DESCRIPTION OF THE TASK
Reproduce the records below word for word.

MATERIAL TO PROCESS

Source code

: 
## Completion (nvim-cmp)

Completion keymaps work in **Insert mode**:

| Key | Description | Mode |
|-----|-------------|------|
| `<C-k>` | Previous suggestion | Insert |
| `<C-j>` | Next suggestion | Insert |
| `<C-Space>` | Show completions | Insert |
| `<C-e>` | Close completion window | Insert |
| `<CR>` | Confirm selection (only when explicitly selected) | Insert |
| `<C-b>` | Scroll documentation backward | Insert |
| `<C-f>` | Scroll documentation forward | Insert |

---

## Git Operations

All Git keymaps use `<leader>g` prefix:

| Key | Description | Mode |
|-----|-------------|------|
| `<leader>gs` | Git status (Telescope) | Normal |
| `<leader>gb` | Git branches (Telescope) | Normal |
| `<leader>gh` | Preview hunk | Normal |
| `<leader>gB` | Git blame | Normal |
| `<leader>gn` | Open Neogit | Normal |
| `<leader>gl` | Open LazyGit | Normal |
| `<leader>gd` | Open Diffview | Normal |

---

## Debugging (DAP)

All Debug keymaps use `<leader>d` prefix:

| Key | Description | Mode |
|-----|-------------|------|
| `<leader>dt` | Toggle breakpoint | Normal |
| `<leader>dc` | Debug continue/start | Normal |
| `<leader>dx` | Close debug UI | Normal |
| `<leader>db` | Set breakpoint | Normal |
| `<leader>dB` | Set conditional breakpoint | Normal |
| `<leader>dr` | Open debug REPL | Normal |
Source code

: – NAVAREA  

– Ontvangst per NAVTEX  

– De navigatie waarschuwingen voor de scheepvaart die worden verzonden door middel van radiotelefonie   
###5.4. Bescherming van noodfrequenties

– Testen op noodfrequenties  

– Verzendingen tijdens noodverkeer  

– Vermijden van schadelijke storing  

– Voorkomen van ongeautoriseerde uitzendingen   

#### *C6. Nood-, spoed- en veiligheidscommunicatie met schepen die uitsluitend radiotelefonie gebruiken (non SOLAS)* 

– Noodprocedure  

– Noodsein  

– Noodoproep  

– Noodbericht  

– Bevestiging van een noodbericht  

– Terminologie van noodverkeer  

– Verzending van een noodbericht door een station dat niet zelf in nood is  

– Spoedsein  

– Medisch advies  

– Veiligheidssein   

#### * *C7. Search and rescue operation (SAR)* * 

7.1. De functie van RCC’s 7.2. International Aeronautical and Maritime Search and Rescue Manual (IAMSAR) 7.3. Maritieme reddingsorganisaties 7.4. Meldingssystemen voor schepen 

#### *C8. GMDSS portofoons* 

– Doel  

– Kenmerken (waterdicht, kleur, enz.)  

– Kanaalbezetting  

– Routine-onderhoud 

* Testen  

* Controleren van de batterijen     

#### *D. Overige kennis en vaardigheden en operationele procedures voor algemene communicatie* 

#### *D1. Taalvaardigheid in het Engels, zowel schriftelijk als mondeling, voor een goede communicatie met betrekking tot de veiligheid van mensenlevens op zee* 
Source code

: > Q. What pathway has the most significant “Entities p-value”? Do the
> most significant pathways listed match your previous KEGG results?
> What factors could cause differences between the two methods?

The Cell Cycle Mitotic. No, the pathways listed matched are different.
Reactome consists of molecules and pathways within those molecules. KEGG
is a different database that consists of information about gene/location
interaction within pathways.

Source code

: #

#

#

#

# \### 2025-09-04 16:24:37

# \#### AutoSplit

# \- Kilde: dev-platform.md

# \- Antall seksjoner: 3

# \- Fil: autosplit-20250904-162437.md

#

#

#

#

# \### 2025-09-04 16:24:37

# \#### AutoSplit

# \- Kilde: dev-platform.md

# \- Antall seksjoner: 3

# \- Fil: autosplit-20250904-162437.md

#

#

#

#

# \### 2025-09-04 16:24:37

EXERCISE SOLUTION
Source code

: 
## Completion (nvim-cmp)

Completion keymaps work in **Insert mode**:

| Key | Description | Mode |
|-----|-------------|------|
| `<C-k>` | Previous suggestion | Insert |
| `<C-j>` | Next suggestion | Insert |
| `<C-Space>` | Show completions | Insert |
| `<C-e>` | Close completion window | Insert |
| `<CR>` | Confirm selection (only when explicitly selected) | Insert |
| `<C-b>` | Scroll documentation backward | Insert |
| `<C-f>` | Scroll documentation forward | Insert |

---

## Git Operations

All Git keymaps use `<leader>g` prefix:

| Key | Description | Mode |
|-----|-------------|------|
| `<leader>gs` | Git status (Telescope) | Normal |
| `<leader>gb` | Git branches (Telescope) | Normal |
| `<leader>gh` | Preview hunk | Normal |
| `<leader>gB` | Git blame | Normal |
| `<leader>gn` | Open Neogit | Normal |
| `<leader>gl` | Open LazyGit | Normal |
| `<leader>gd` | Open Diffview | Normal |

---

## Debugging (DAP)

All Debug keymaps use `<leader>d` prefix:

| Key | Description | Mode |
|-----|-------------|------|
| `<leader>dt` | Toggle breakpoint | Normal |
| `<leader>dc` | Debug continue/start | Normal |
| `<leader>dx` | Close debug UI | Normal |
| `<leader>db` | Set breakpoint | Normal |
| `<leader>dB` | Set conditional breakpoint | Normal |
| `<leader>dr` | Open debug REPL | Normal |
Source code

: – NAVAREA  

– Ontvangst per NAVTEX  

– De navigatie waarschuwingen voor de scheepvaart die worden verzonden door middel van radiotelefonie   
###5.4. Bescherming van noodfrequenties

– Testen op noodfrequenties  

– Verzendingen tijdens noodverkeer  

– Vermijden van schadelijke storing  

– Voorkomen van ongeautoriseerde uitzendingen   

#### *C6. Nood-, spoed- en veiligheidscommunicatie met schepen die uitsluitend radiotelefonie gebruiken (non SOLAS)* 

– Noodprocedure  

– Noodsein  

– Noodoproep  

– Noodbericht  

– Bevestiging van een noodbericht  

– Terminologie van noodverkeer  

– Verzending van een noodbericht door een station dat niet zelf in nood is  

– Spoedsein  

– Medisch advies  

– Veiligheidssein   

#### * *C7. Search and rescue operation (SAR)* * 

7.1. De functie van RCC’s 7.2. International Aeronautical and Maritime Search and Rescue Manual (IAMSAR) 7.3. Maritieme reddingsorganisaties 7.4. Meldingssystemen voor schepen 

#### *C8. GMDSS portofoons* 

– Doel  

– Kenmerken (waterdicht, kleur, enz.)  

– Kanaalbezetting  

– Routine-onderhoud 

* Testen  

* Controleren van de batterijen     

#### *D. Overige kennis en vaardigheden en operationele procedures voor algemene communicatie* 

#### *D1. Taalvaardigheid in het Engels, zowel schriftelijk als mondeling, voor een goede communicatie met betrekking tot de veiligheid van mensenlevens op zee* 
Source code

: > Q. What pathway has the most significant “Entities p-value”? Do the
> most significant pathways listed match your previous KEGG results?
> What factors could cause differences between the two methods?

The Cell Cycle Mitotic. No, the pathways listed matched are different.
Reactome consists of molecules and pathways within those molecules. KEGG
is a different database that consists of information about gene/location
interaction within pathways.

Source code

: #

#

#

#

# \### 2025-09-04 16:24:37

# \#### AutoSplit

# \- Kilde: dev-platform.md

# \- Antall seksjoner: 3

# \- Fil: autosplit-20250904-162437.md

#

#

#

#

# \### 2025-09-04 16:24:37

# \#### AutoSplit

# \- Kilde: dev-platform.md

# \- Antall seksjoner: 3

# \- Fil: autosplit-20250904-162437.md

#

#

#

#

# \### 2025-09-04 16:24:37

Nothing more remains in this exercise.